Annual Report 2007/Ecology Steward
From EcoReality
Ecology is the study of relationships between living organisms and their communities (living and non-living components). One of the core principles of Ecology is: All ecological cycles act as feedback loops, so that the ecological community regulates and organizes itself, maintaining a state of dynamic balance characterized by continual fluctuations. All energy is solar, and thus optimization of harnessing, using and re-using that energy is the natural state of ecological systems. Metaphorically and literally, that is how the first year felt to me at EcoReality 160 Sharp Road – a year of perceiving energy in and around me by listening to the land and the creatures that make their homes and playground here, listening to each other and listening for what is cyclic and what is new each season, each day, each moment. The natural state of this open energy system is to allow energy to flow from high potentials to lower ones, building complexity in structure as it moves yet waning in intensity. The complex plant food resources that EcoReality land base yields up to us humans, to the birds, the deer, the raccoons, the chickens, and the other multitudes of animal life are amazing to behold as they fluctuate in form, size, abundance and availability over the course of one year. Through an interplay of creativity, death and mutual adaptation, life evolves on our nearly 5 acres, and in the areas adjacent to it.
This year’s ecological highlights include: loss of a faulty dam structure holding the pond at the apex of the property’s watercourse – which created opportunities to clear invasive Himalayan Blackberries (Rubus discolor) from the pond and to recycle their nutrients on the land in the form of berms, these sentinels lining the natural curves of the slope between the lavender and the cedars, seasonal changes to water flows in the stream, as well as along the northern edge of the vegetable garden fenceline where we determined natural swales would help to direct moisture to a possible new pond site to the West of the shop orchard garden. With removal of the constructed pond in front of the main house, we expect a reduction in the number of mosquitoes in May and June compared to what we observed (and felt!) last year. We have contributed much to the fruit trees by pruning them, which we hope will increase their flowering and fruit production, while encouraging new healthy green stems as well. We have experienced the lushness of the many types of grasses that turned into hay for use by our neighbours’ animals, and we anticipate another bumper hay season this year! The gentle, graceful lavender plants have taught us about their effective ways of keeping herbivores at bay, while not being so naturally inclined to allelopathically repel weedy companions from the grass family. Also, the tedious learnings of the 2006 lavender harvest and sale of flowers taught us much about the sustainability of the labour:profit relationship for that type of crop, and has encouraged us to be creative in our approach this time around when the buds begin to break in late June and the variety of lavender species and cultivars stagger their greetings until the final scents die away at the end of August. Will we harvest them all at their peak time for oil production? Will we harvest only some for sale off site and process others ourselves? Many questions remain, and all of them opportunities for learning about ecology and agro-ecology. Finally, we have yet to really observe the impacts of our hens (and pending arrival of a rooster!), but we expect that the ecological services they will provide as they create relationships with their environment and the other inhabitants of the land base will be very beneficial to them, and to us~! Yay for fresh eggs!

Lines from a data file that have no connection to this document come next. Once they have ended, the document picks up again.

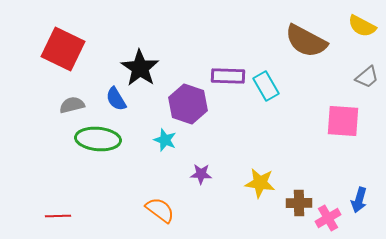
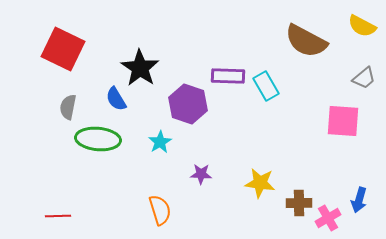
gray trapezoid: moved 3 px left, 1 px down
gray semicircle: moved 4 px left, 2 px down; rotated 65 degrees counterclockwise
cyan star: moved 5 px left, 2 px down; rotated 20 degrees clockwise
orange semicircle: rotated 36 degrees clockwise
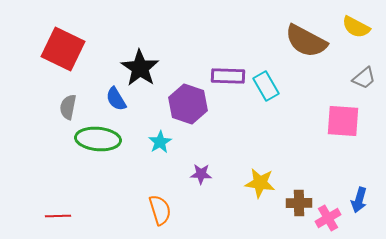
yellow semicircle: moved 6 px left, 1 px down
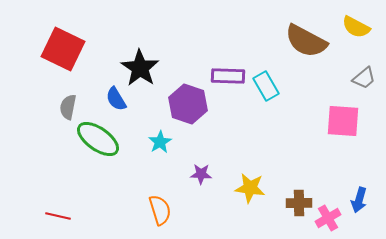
green ellipse: rotated 30 degrees clockwise
yellow star: moved 10 px left, 5 px down
red line: rotated 15 degrees clockwise
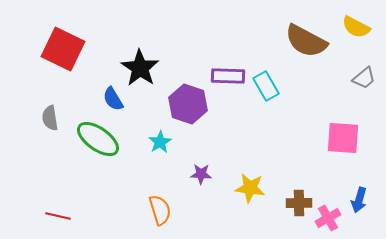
blue semicircle: moved 3 px left
gray semicircle: moved 18 px left, 11 px down; rotated 20 degrees counterclockwise
pink square: moved 17 px down
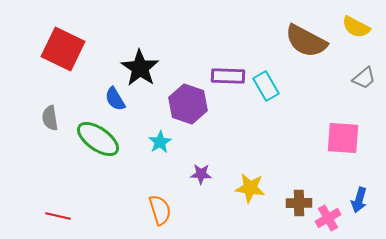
blue semicircle: moved 2 px right
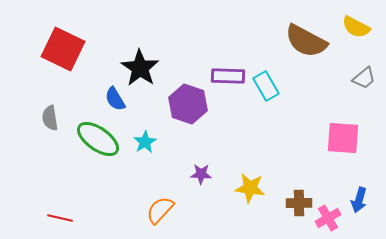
cyan star: moved 15 px left
orange semicircle: rotated 120 degrees counterclockwise
red line: moved 2 px right, 2 px down
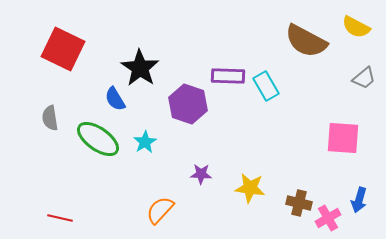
brown cross: rotated 15 degrees clockwise
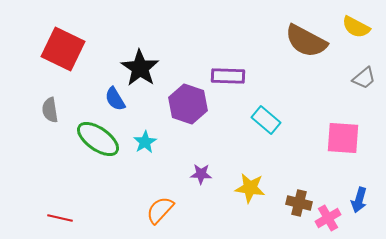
cyan rectangle: moved 34 px down; rotated 20 degrees counterclockwise
gray semicircle: moved 8 px up
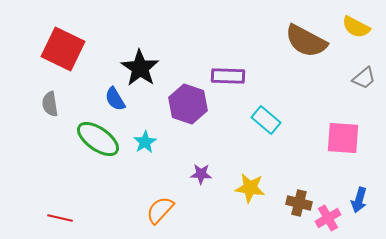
gray semicircle: moved 6 px up
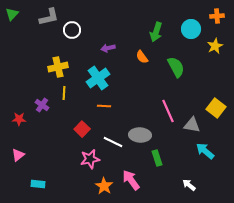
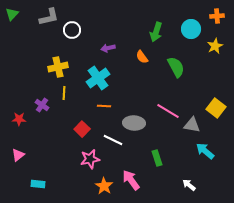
pink line: rotated 35 degrees counterclockwise
gray ellipse: moved 6 px left, 12 px up
white line: moved 2 px up
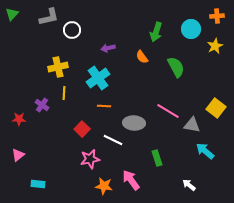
orange star: rotated 24 degrees counterclockwise
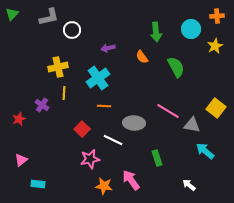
green arrow: rotated 24 degrees counterclockwise
red star: rotated 24 degrees counterclockwise
pink triangle: moved 3 px right, 5 px down
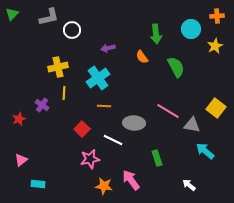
green arrow: moved 2 px down
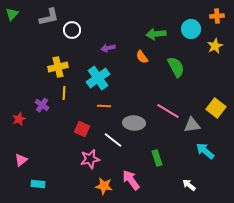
green arrow: rotated 90 degrees clockwise
gray triangle: rotated 18 degrees counterclockwise
red square: rotated 21 degrees counterclockwise
white line: rotated 12 degrees clockwise
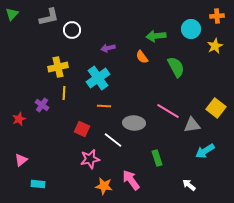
green arrow: moved 2 px down
cyan arrow: rotated 72 degrees counterclockwise
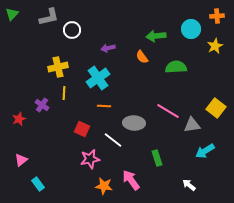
green semicircle: rotated 65 degrees counterclockwise
cyan rectangle: rotated 48 degrees clockwise
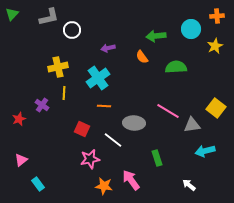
cyan arrow: rotated 18 degrees clockwise
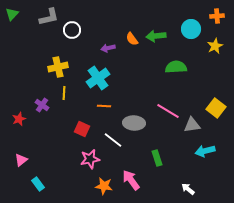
orange semicircle: moved 10 px left, 18 px up
white arrow: moved 1 px left, 4 px down
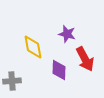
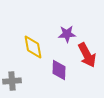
purple star: rotated 18 degrees counterclockwise
red arrow: moved 2 px right, 4 px up
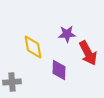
red arrow: moved 1 px right, 2 px up
gray cross: moved 1 px down
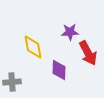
purple star: moved 3 px right, 2 px up
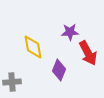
purple diamond: rotated 20 degrees clockwise
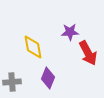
purple diamond: moved 11 px left, 8 px down
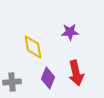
red arrow: moved 12 px left, 20 px down; rotated 15 degrees clockwise
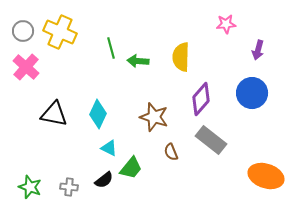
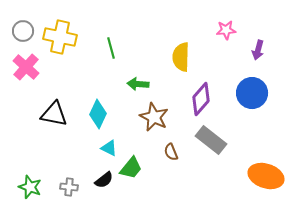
pink star: moved 6 px down
yellow cross: moved 5 px down; rotated 12 degrees counterclockwise
green arrow: moved 23 px down
brown star: rotated 8 degrees clockwise
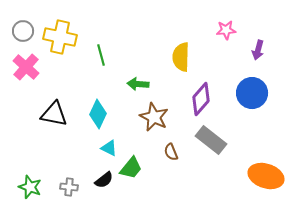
green line: moved 10 px left, 7 px down
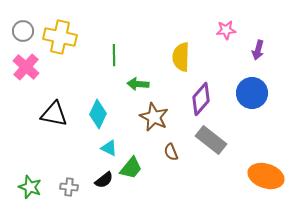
green line: moved 13 px right; rotated 15 degrees clockwise
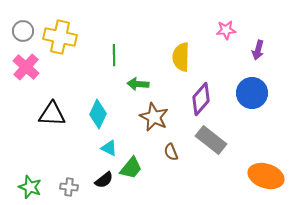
black triangle: moved 2 px left; rotated 8 degrees counterclockwise
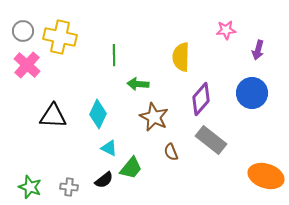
pink cross: moved 1 px right, 2 px up
black triangle: moved 1 px right, 2 px down
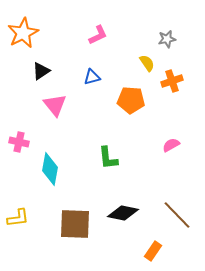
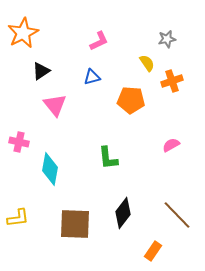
pink L-shape: moved 1 px right, 6 px down
black diamond: rotated 64 degrees counterclockwise
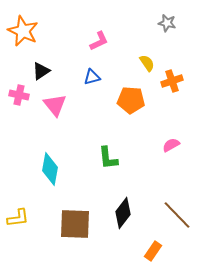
orange star: moved 2 px up; rotated 20 degrees counterclockwise
gray star: moved 16 px up; rotated 24 degrees clockwise
pink cross: moved 47 px up
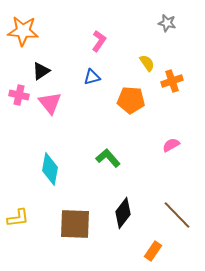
orange star: rotated 20 degrees counterclockwise
pink L-shape: rotated 30 degrees counterclockwise
pink triangle: moved 5 px left, 2 px up
green L-shape: rotated 145 degrees clockwise
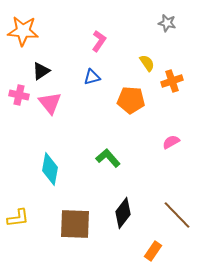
pink semicircle: moved 3 px up
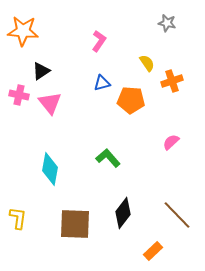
blue triangle: moved 10 px right, 6 px down
pink semicircle: rotated 12 degrees counterclockwise
yellow L-shape: rotated 75 degrees counterclockwise
orange rectangle: rotated 12 degrees clockwise
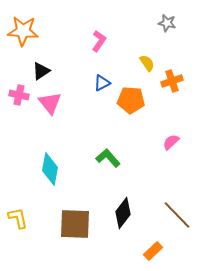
blue triangle: rotated 12 degrees counterclockwise
yellow L-shape: rotated 20 degrees counterclockwise
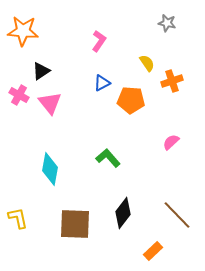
pink cross: rotated 18 degrees clockwise
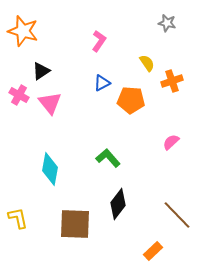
orange star: rotated 12 degrees clockwise
black diamond: moved 5 px left, 9 px up
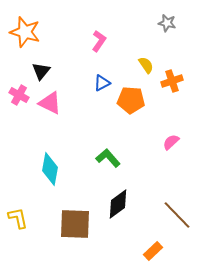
orange star: moved 2 px right, 1 px down
yellow semicircle: moved 1 px left, 2 px down
black triangle: rotated 18 degrees counterclockwise
pink triangle: rotated 25 degrees counterclockwise
black diamond: rotated 16 degrees clockwise
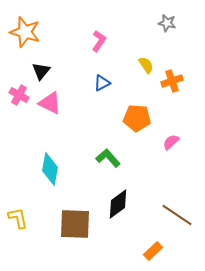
orange pentagon: moved 6 px right, 18 px down
brown line: rotated 12 degrees counterclockwise
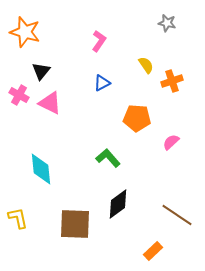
cyan diamond: moved 9 px left; rotated 16 degrees counterclockwise
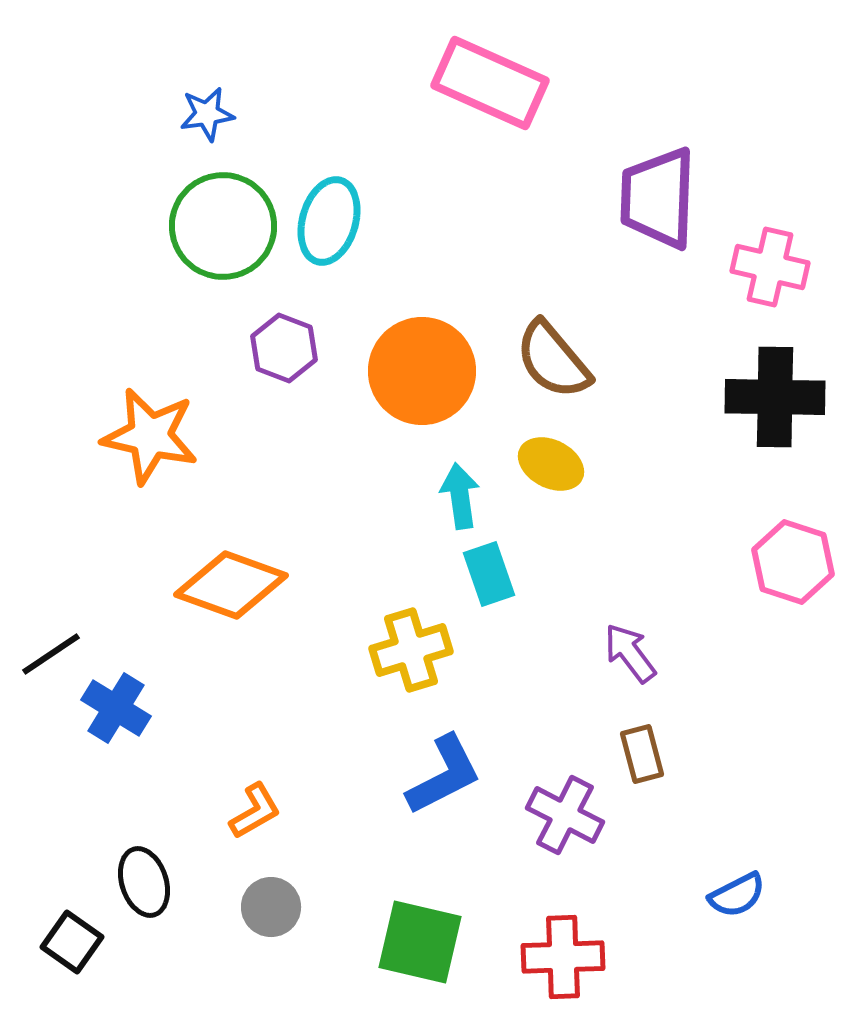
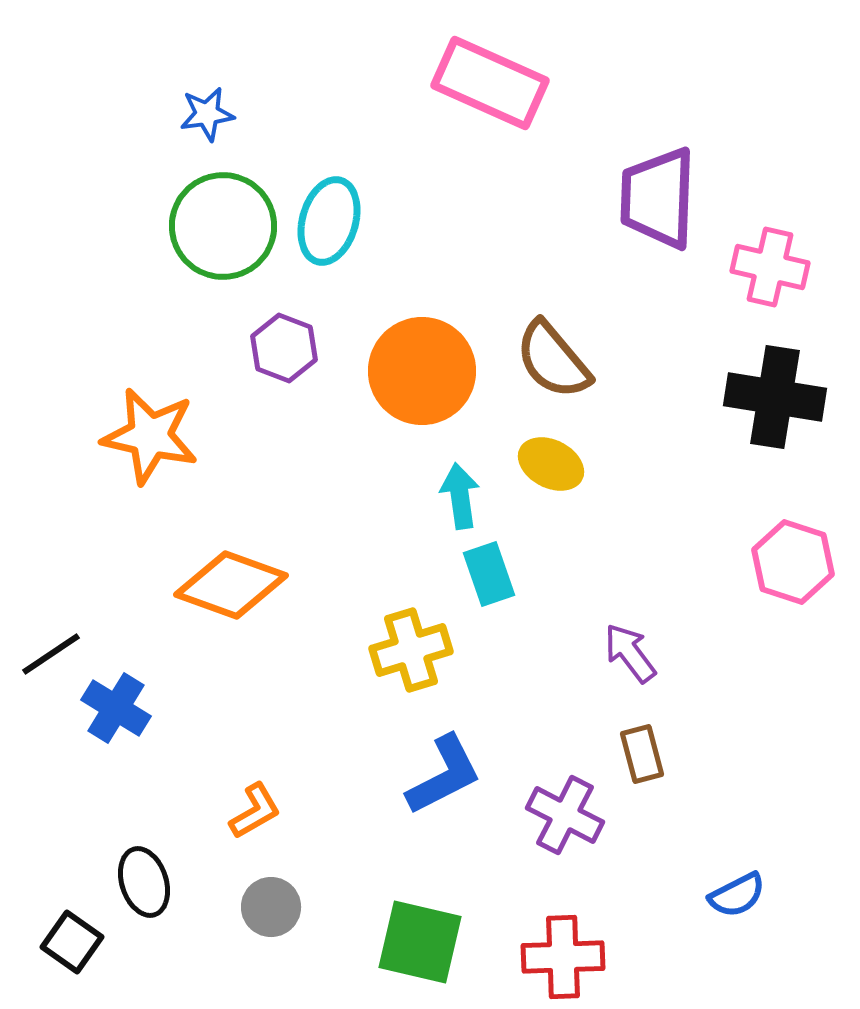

As we have begun to use a lens of ecology and permaculture through which to view our every action at EcoReality, we work to build not only our awareness and appreciation of the balance in wildlife that nurtures and supports our physical space, but also our social and economic realities -so inextricable from balanced relationships with ourselves, our animal and plant communities. The principles of ecology are reflected in our community Values and Vision documents, and as such, they have informed the way that our human population at EcoReality has sought to design and create our space, our future both here in existence at 160 Sharp Road, as well as our potential future as a developing human scale Ecovillage. In the first year of our time here, we have experienced a burgeoning of human community among our members, visitors, renters, volunteer workers, and especially our friendly neighbours that can also be described as an increasingly interconnected web of relationships where energy and resources flow; supported centripetally by the sun, the hayfields and the stored energy in fuels. I welcome the continuity of stewarding the ecological relationships in this community for the year to come.